# [Your instructions]
For the records shown below, return an exact copy that excludes the pictures.

# [Entries taken from a collection]

*** Block opens ***

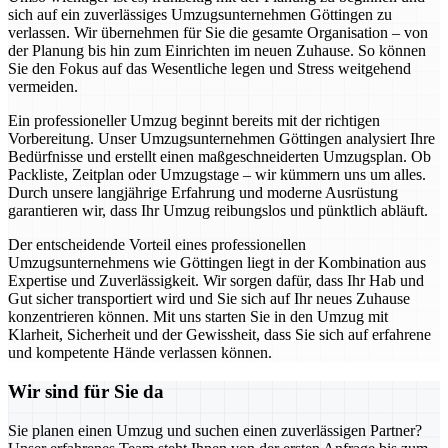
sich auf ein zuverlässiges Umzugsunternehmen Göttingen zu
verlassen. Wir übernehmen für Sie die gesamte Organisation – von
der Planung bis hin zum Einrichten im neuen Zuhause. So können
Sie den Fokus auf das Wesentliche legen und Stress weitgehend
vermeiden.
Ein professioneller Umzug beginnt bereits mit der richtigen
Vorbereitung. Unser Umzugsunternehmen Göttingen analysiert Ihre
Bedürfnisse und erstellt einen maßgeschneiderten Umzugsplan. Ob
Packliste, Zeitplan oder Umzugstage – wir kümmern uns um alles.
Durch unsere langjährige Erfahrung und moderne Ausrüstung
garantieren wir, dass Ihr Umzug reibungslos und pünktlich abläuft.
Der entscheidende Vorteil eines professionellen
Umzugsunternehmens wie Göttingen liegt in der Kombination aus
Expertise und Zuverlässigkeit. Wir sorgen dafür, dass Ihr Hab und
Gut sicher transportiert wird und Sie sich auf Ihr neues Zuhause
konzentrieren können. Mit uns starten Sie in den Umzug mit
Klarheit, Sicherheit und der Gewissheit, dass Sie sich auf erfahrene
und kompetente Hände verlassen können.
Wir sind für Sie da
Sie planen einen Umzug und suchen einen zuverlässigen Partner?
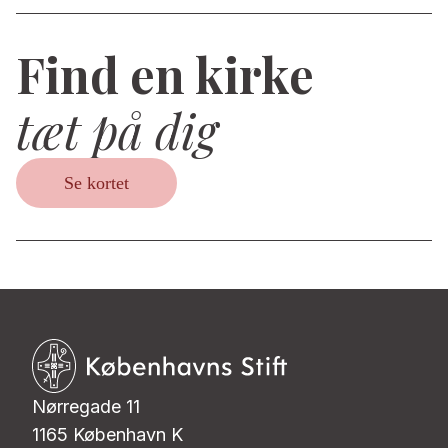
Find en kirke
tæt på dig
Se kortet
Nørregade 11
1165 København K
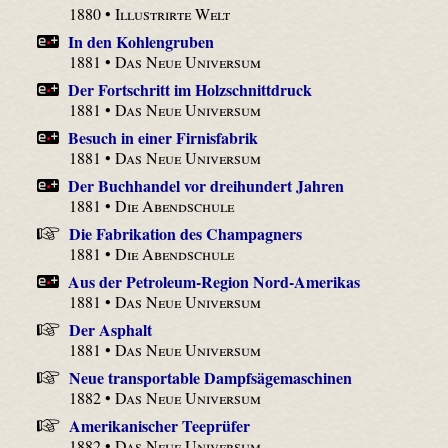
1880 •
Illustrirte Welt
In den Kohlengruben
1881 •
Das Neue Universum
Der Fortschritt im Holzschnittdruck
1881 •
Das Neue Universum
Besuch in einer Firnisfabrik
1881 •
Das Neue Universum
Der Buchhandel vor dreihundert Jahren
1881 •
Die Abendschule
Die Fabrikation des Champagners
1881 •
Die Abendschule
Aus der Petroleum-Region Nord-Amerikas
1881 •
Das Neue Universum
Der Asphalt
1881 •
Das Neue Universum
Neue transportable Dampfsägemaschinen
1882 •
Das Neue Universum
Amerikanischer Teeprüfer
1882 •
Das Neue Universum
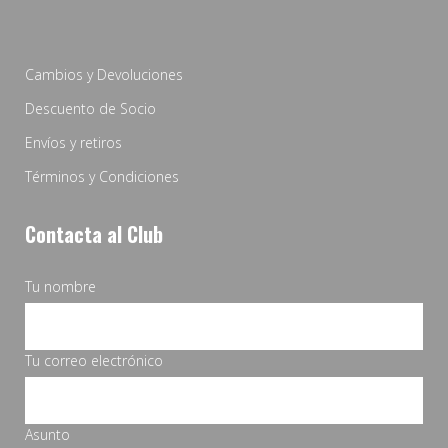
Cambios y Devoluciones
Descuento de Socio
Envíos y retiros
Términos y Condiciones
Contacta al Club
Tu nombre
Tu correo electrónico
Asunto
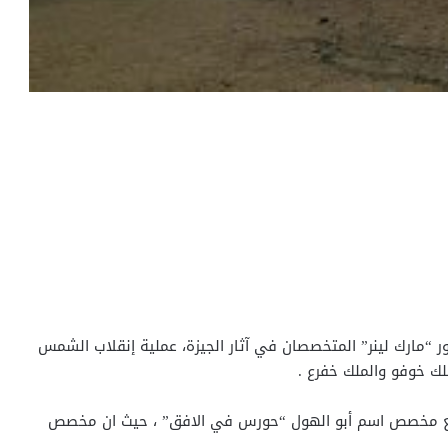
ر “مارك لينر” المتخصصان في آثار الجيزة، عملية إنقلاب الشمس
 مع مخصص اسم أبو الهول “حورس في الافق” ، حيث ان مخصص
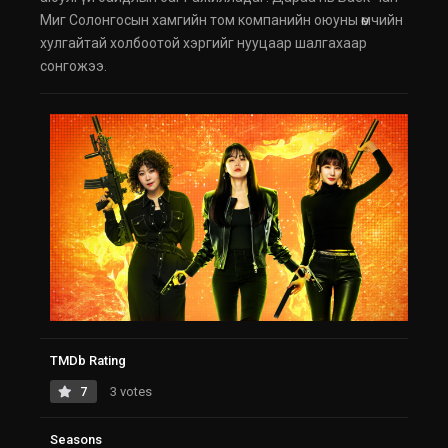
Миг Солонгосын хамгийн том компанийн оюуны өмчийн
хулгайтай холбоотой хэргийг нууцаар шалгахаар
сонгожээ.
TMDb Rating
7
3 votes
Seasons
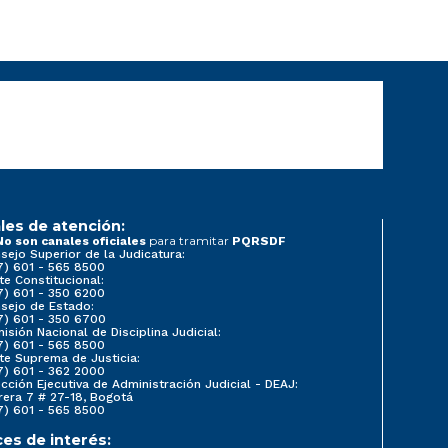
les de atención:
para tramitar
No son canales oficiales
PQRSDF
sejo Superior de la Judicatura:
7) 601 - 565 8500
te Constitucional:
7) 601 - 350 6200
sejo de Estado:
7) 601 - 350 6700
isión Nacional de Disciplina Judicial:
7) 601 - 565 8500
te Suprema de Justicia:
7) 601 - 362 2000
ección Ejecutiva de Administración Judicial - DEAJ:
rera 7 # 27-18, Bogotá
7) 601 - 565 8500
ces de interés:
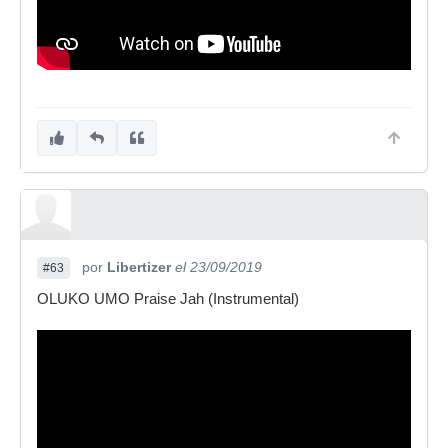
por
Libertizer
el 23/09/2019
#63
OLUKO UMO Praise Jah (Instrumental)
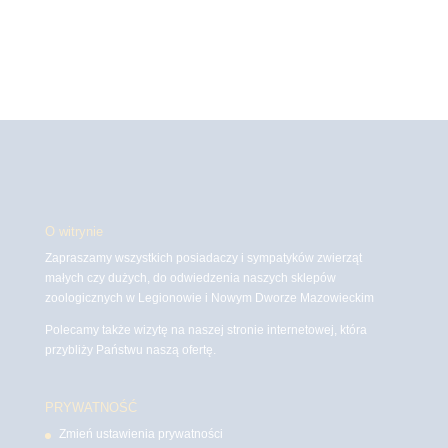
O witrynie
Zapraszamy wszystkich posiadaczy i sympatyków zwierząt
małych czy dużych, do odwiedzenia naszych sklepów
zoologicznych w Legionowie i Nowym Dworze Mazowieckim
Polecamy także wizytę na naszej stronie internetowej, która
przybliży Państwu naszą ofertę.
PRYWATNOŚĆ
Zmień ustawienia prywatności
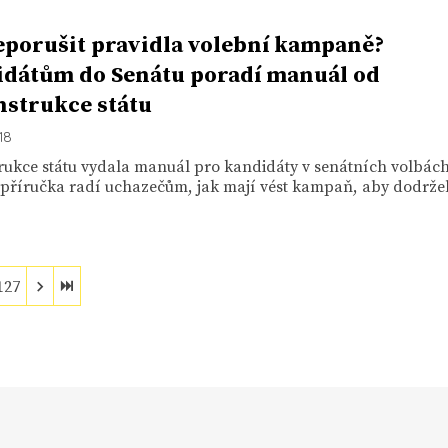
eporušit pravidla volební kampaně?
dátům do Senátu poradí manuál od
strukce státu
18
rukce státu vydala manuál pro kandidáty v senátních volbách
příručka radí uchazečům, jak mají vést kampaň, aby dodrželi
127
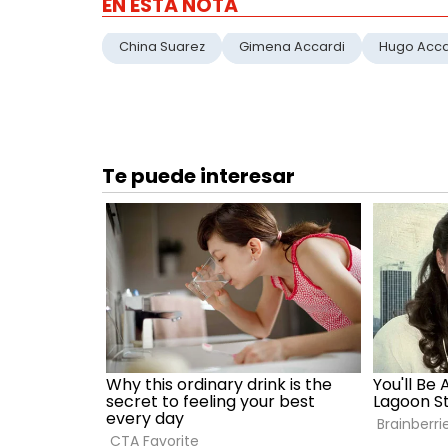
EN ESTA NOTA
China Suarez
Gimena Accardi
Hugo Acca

*** Block closes ***

# [Response area]
sich auf ein zuverlässiges Umzugsunternehmen Göttingen zu
verlassen. Wir übernehmen für Sie die gesamte Organisation – von
der Planung bis hin zum Einrichten im neuen Zuhause. So können
Sie den Fokus auf das Wesentliche legen und Stress weitgehend
vermeiden.
Ein professioneller Umzug beginnt bereits mit der richtigen
Vorbereitung. Unser Umzugsunternehmen Göttingen analysiert Ihre
Bedürfnisse und erstellt einen maßgeschneiderten Umzugsplan. Ob
Packliste, Zeitplan oder Umzugstage – wir kümmern uns um alles.
Durch unsere langjährige Erfahrung und moderne Ausrüstung
garantieren wir, dass Ihr Umzug reibungslos und pünktlich abläuft.
Der entscheidende Vorteil eines professionellen
Umzugsunternehmens wie Göttingen liegt in der Kombination aus
Expertise und Zuverlässigkeit. Wir sorgen dafür, dass Ihr Hab und
Gut sicher transportiert wird und Sie sich auf Ihr neues Zuhause
konzentrieren können. Mit uns starten Sie in den Umzug mit
Klarheit, Sicherheit und der Gewissheit, dass Sie sich auf erfahrene
und kompetente Hände verlassen können.
Wir sind für Sie da
Sie planen einen Umzug und suchen einen zuverlässigen Partner?
Find en kirke
tæt på dig
Se kortet
Nørregade 11
1165 København K
1880 •
Illustrirte Welt
In den Kohlengruben
1881 •
Das Neue Universum
Der Fortschritt im Holzschnittdruck
1881 •
Das Neue Universum
Besuch in einer Firnisfabrik
1881 •
Das Neue Universum
Der Buchhandel vor dreihundert Jahren
1881 •
Die Abendschule
Die Fabrikation des Champagners
1881 •
Die Abendschule
Aus der Petroleum-Region Nord-Amerikas
1881 •
Das Neue Universum
Der Asphalt
1881 •
Das Neue Universum
Neue transportable Dampfsägemaschinen
1882 •
Das Neue Universum
Amerikanischer Teeprüfer
1882 •
Das Neue Universum
Cambios y Devoluciones
Descuento de Socio
Envíos y retiros
Términos y Condiciones
Contacta al Club
Tu nombre
Tu correo electrónico
Asunto
ر “مارك لينر” المتخصصان في آثار الجيزة، عملية إنقلاب الشمس
 مع مخصص اسم أبو الهول “حورس في الافق” ، حيث ان مخصص
Миг Солонгосын хамгийн том компанийн оюуны өмчийн
хулгайтай холбоотой хэргийг нууцаар шалгахаар
сонгожээ.
TMDb Rating
7
3 votes
Seasons
les de atención:
para tramitar
No son canales oficiales
PQRSDF
sejo Superior de la Judicatura:
7) 601 - 565 8500
te Constitucional:
7) 601 - 350 6200
sejo de Estado:
7) 601 - 350 6700
isión Nacional de Disciplina Judicial:
7) 601 - 565 8500
te Suprema de Justicia:
7) 601 - 362 2000
ección Ejecutiva de Administración Judicial - DEAJ:
rera 7 # 27-18, Bogotá
7) 601 - 565 8500
ces de interés:
por
Libertizer
el 23/09/2019
#63
OLUKO UMO Praise Jah (Instrumental)
O witrynie
Zapraszamy wszystkich posiadaczy i sympatyków zwierząt
małych czy dużych, do odwiedzenia naszych sklepów
zoologicznych w Legionowie i Nowym Dworze Mazowieckim
Polecamy także wizytę na naszej stronie internetowej, która
przybliży Państwu naszą ofertę.
PRYWATNOŚĆ
Zmień ustawienia prywatności
eporušit pravidla volební kampaně?
dátům do Senátu poradí manuál od
strukce státu
18
rukce státu vydala manuál pro kandidáty v senátních volbách
příručka radí uchazečům, jak mají vést kampaň, aby dodrželi
127
EN ESTA NOTA
China Suarez
Gimena Accardi
Hugo Acca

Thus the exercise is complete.